Of’tan bir grup esnaf gelmiş bir süre önce. O grupla çok keyifli günler yaşadık, diye anlattı.

Bir kuralı var rehberimizin. Gecikme yaşanmaması için “Son gelen bütün gruba çay ısmarlar” diye baştan söylüyor. Of ekibine de aynı kuralı bildirdikten sonra kimse otobüse binmez olmuş. “Abiler, niye binmiyorsunuz arabaya?” diye sorduğunda, herkes çay ısmarlayan olmak istediği için dışarıda beklemekteymiş. İşte, cezanın ödüle dönüştüğü an...

***

Uzun mesafe yolculuk sırasında sigara molası istemiş misafirlerden biri. Müsait bir yer bulup durmuşlar. Yola koyulduktan beş dakika sonra bir başkası “Serkan Bey kardeşim, sigara molası isteyrum” diye seslenmiş. Serkan dayanamamış, “Abi, daha beş dakika önce verdik molayı...” demiş. Aldığı cevap öyle güzel ki: “Ha o molayı benum içun mu verdin? Onu isteyen İsmail idi. Şimdi de benim için mola verecasun.”

***

Gezinin sonuna doğru, bir misafir yanına yaklaşıp teşekkür etmiş, çok memnun kaldığını bildirmiş ve kartını vermiş. “Of’a gelirsen mutlaka bana uğra.” “Olur abi!” demiş Serkan. Az sonra bir başkası gelmiş ve şöyle söylemiş: “Of’a gelaysun. İlk önce beni bulaysun.
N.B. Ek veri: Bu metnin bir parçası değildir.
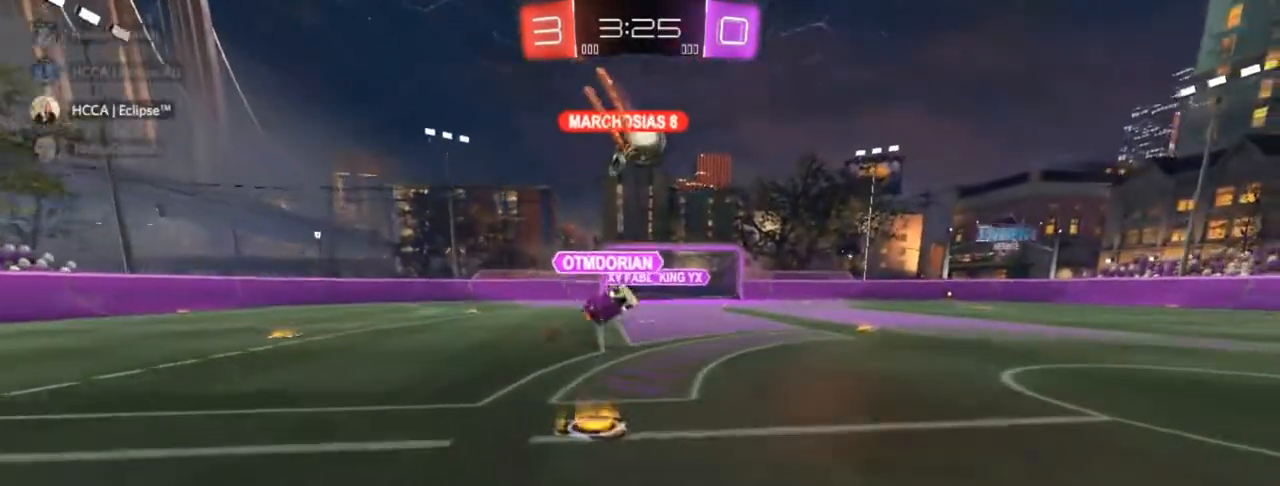
{"buttons": ["CIRCLE", "R2"], "left_stick": "left", "right_stick": "center", "events": [[33, "left_stick", "up-right"], [200, "CIRCLE", "up"], [333, "CIRCLE", "down"], [400, "left_stick", "center"], [450, "CIRCLE", "up"], [483, "left_stick", "left"], [500, "CIRCLE", "down"]]}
Eğer ki duyarsam önce ona gittin, hiç düşünmez topuğuna sıkarım.”

Evinizin önünde ne var?

Srebrenitsa’dan, şehitlikten ve şehit annelerinden… Genç Müslümanlar Derneği’nden, RADYO BİR’den… Diğer önemli kuruluşlardan…

Yavuz Selim’in gayretinden, Selim Dilek’in misafirperverliğinden, editörümüz Nesrin Çaylı’nın büyük bardak çaylarından…
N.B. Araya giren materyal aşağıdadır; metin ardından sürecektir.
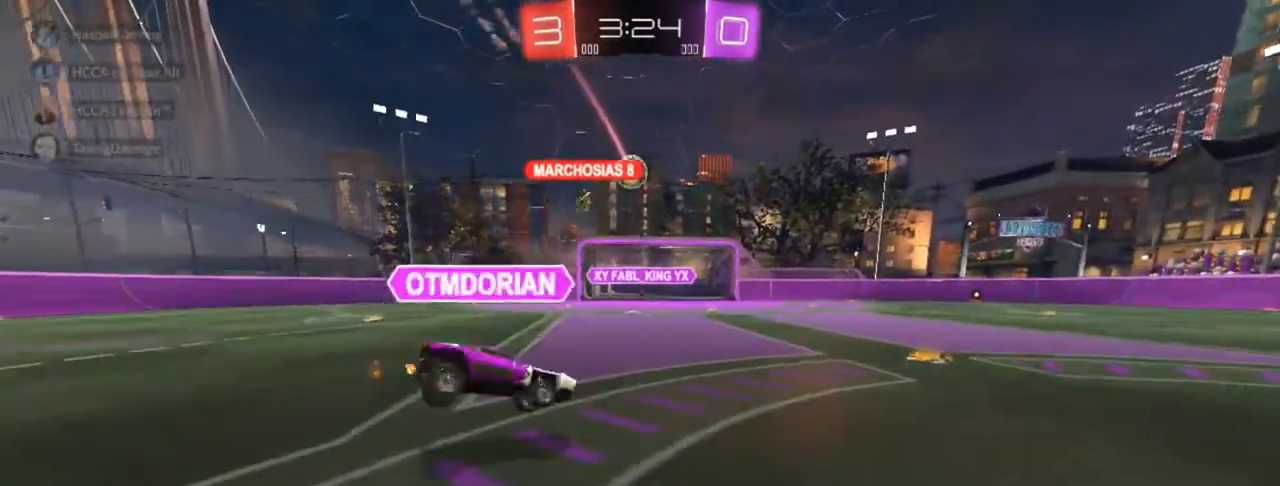
{"buttons": ["R2"], "left_stick": "center", "right_stick": "center", "events": [[200, "left_stick", "center"], [250, "CIRCLE", "up"], [400, "left_stick", "left"], [450, "left_stick", "center"]]}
Mostar’dan, Travnik’ten, muazzam nehirlerden, Servet Bey’in son güne kadar devam eden rahatsızlığından, yolculuklardan, Alperenler Tekkesi’nden, Barış Gücü’nden…

Bihaç’tan ve özellikle Sazin’den de ayrıntılı bahsetmek isterdim ama daha fazla uzatmak istemedim. Bu kadarla yetinelim.

Yine de bir iki cümle daha: Sazin’de bir medrese var… Nazar değmesin.  Muhteşem bir tabiatın ortasında, muhteşem bir okul, harika bir kadro ve şahane talebeler. Hayran kaldık...

***

Evlerinin önü ile başlamıştık, yine aynı konuyla bağlayalım da parantez kapanmış olsun.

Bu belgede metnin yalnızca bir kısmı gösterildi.